What’s the difference between an issue and a risk? A lot of times people use these terms synonymously when, from a quality assurance perspective, they are quite different:
- A risk is an event that may occur on a project that will have a negative impact (for example increase the time or cost to complete a project). Note that a risk may occur. It is not a certainty (it has a less than 100% probability of occurring). From a theoretical standpoint it is possible to have a risk that will have a positive impact on the project (shorten the time or cost of a project) but in quality assurance we typically don’t assess risks that could have a positive impact. Optimizing project outcomes are left to project management.
- An issue is an event that the project will or currently faces that will/does have a negative impact. That is, an issue has a 100% probability of occurring.

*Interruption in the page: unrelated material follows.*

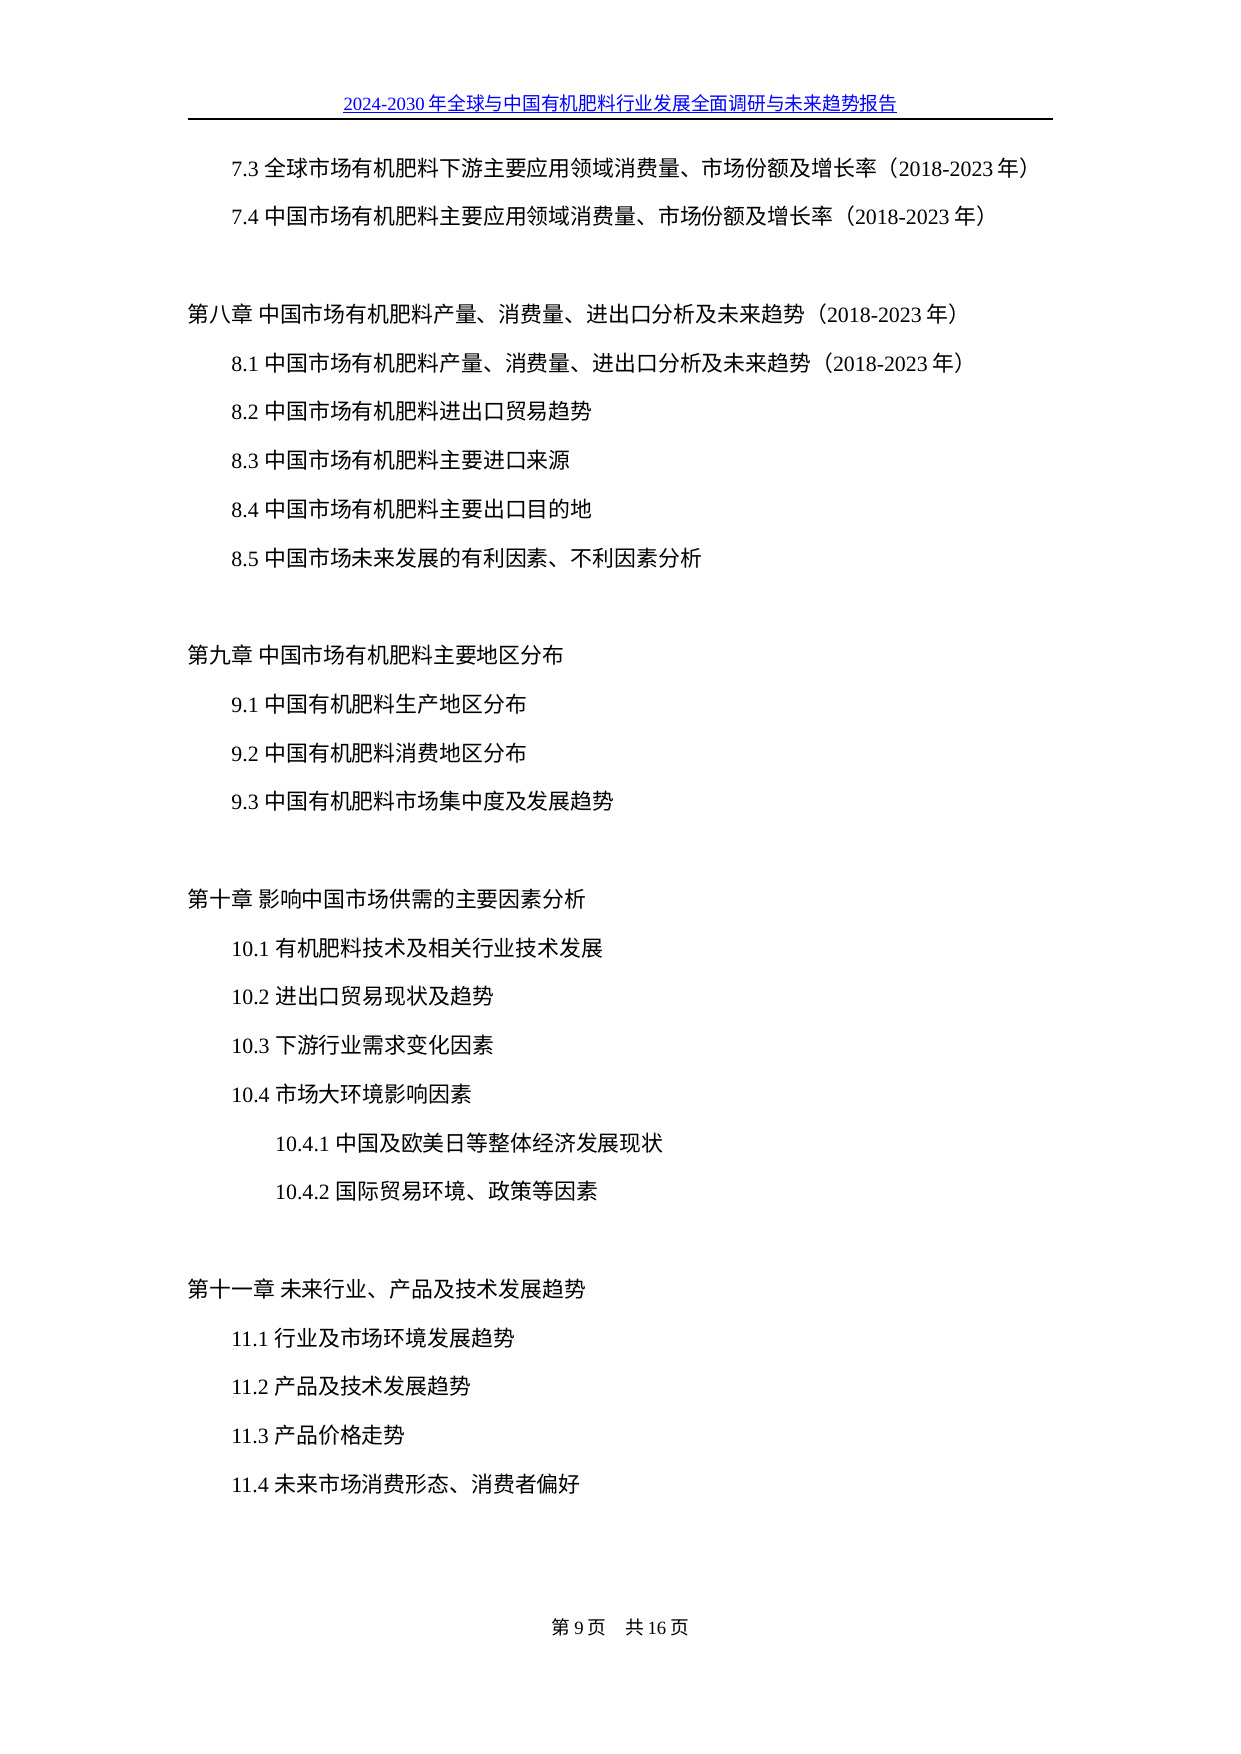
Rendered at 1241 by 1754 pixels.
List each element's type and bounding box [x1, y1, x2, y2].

The key differentiator here is risks are something that have some likelihood (probability) of occurring in the future. An issue is something that will occur or is occurring. Issues “will happen or are happening” and risks “may happen”.
A concrete example:
- There is a risk a project may lose staff. We may even be able to assign a probability this risk will occur based on expert opinion or past experience. We can build a plan to address this risk should it occur. The plan might dictate by staff position what we will do if a staff member leaves the project. For example if we lose the project manager we will temporarily promote the deputy project manager to manager and begin the search for a replacement. We can also do some things to lessen the likelihood a risk will occur. In the “loss of staff” risk example above we might offer project completion bonuses to increase staff motivation to stay with a project through completion.
- There is an issue if a staff member leaves the project and we have to act now to replace her.
Obviously identifying risks before they become issues and having plans in place to address them is preferable to having an issue arise for which we are not prepared. In some cases it is even possible to lower the probability a risk will occur or even completely avoid the risk.